Теперь в руководстве оформляется новый, вернее, очень старый блок — Сталина с регионалами. На пост наркома НКВД назначают тихоню и очаровашку Николая Ивановича Ежова. От него ожидали многого. И он эти ожидания оправдал. Причём с лихвой.

 

Охота на «вредителей»

После назначения Ежова НКВД начал усердно копать под Бухарина, Рыкова и Ягоду, скомпрометированных признаниями Томского. Но главной мишенью в то время были все-таки не они. Тогда решили серьезно взяться за «вредителей» на промышленном производстве. То есть за Серго Орджоникидзе, который был наркомом тяжелой промышленности.

Он уже перестал удовлетворять регионалов. Более того, князьки были встревожены. Орджоникидзе покровительствовал Бухарину, который на поверку оказался очень не прост, являясь лидером целой группы, имевшей своим человеком наркома внутренних дел. Этот самый нарком не просто «опоздал» на четыре года с борьбой против троцкизма, но имел с ними какие-то связи. В заместителях Серго ходил Пятаков, бывший троцкист, чье слишком нервное поведение сразу наводило на мысль о некоей политической вине.

Кроме того, вспомним, что у партократов были весьма серьезные разногласия с технократами. Разногласия эти касались вопроса о промышленных предприятиях. Регионалы хотели как можно больше заводов и фабрик подчинить себе, а технократы, соответственно, наоборот. Для того, чтобы получить представление о масштабе этих разногласий, достаточно ознакомиться с выступлением регионала Хатаевича на XVII съезде. Позволю привести оттуда весьма обширную цитату: «Мы натолкнулись на сильное сопротивление аппаратов наркоматов, центральных ведомств, главков, которые не хотят передать в местное подчинение предприятия второ- и третьестепенного значения, предприятия, не имеющие союзного значения. Здесь бюрократическая инерция аппарата очень велика. Нас ставили в такое положение, что мы сами вынуждены были соглашаться на изъятие из нашего ведения ряда предприятий и передачу их в союзное и республиканское подчинение, ибо планирование и распределение ресурсов, финансирование данной отрасли оставалось в руках главка. А главки и союзно-республиканские объединения распределяли средства только между теми предприятиями, которые остаются в их ведении, а заводам, которые переданы в местное подчинение, средств на капитальное вложение не давали. Таким путем получалось, что нас, областных работников, принуждали соглашаться: раз такова перспектива, что не получишь ничего, лучше уж пускай завод будет в союзном подчинении… но пускай при распределении средств его не обидят. В результате союзные объединения загромождали себя небольшими третьестепенного значения предприятиями… Сопротивление наркоматских аппаратов будет тут несомненно очень большое » .

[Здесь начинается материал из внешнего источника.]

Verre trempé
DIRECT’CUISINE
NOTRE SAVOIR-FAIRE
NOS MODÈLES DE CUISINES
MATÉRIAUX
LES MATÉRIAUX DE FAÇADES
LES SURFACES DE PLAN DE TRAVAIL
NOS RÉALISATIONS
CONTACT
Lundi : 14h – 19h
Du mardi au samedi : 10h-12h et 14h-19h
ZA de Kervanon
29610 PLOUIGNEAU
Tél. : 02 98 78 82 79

Как представляется, именно наличие указанных разногласий не позволило регионалам и технократам достигнуть той степени единства и сплочения, которая была необходима для устранения Сталина от власти в 1934 году. Летом 1936 года такое единство было достигнуто, и Сталин оказался на самом краю пропасти. Но его умелые маневры с Ежовым позволили вождю разрушить опасное единение.

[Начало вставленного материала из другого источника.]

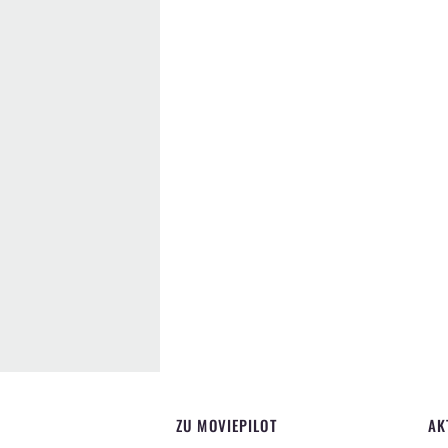
ZU MOVIEPILOT
AK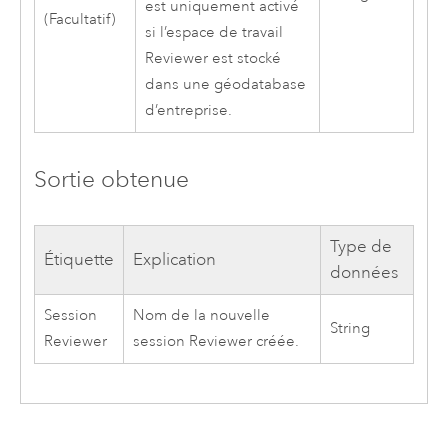
est uniquement activé
(Facultatif)
si l’espace de travail
Reviewer est stocké
dans une géodatabase
d’entreprise.
Sortie obtenue
Type de
Étiquette
Explication
données
Session
Nom de la nouvelle
String
Reviewer
session Reviewer créée.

Теперь орава секретарей была настроена против Орджоникидзе. Ему объявили «священную войну», против которой не возражал и Сталин, желавший окончательно ослабить короля тяжпрома.

Сокрушительным ударом по Орджоникидзе стал кемеровский процесс, состоявшийся 19–22 октября в Новосибирске. На нем судили группу «троцкистов-вредителей», действовавших в угольной промышленности. «Вредителям» (восьми советским и одному немецкому инженеру) приписали, в частности, взрыв, произошедший 23 сентября на кузбасской шахте «Центральная». Как «выяснилось», лидеры группы Дробнис и Шестов, примыкавшие к троцкистской оппозиции в 20-е годы, подчинялись непосредственно Муралову, лидеру так называемого «западносибирского троцкистского центра». А деятельность этого центра направлялась из Москвы — Пятаковым. Ясно, что «разоблачение» столь широкомасштабного заговора в промышленности, да еще и возглавляемого бывшим замом Орджоникидзе, било по наркомтяжпрому.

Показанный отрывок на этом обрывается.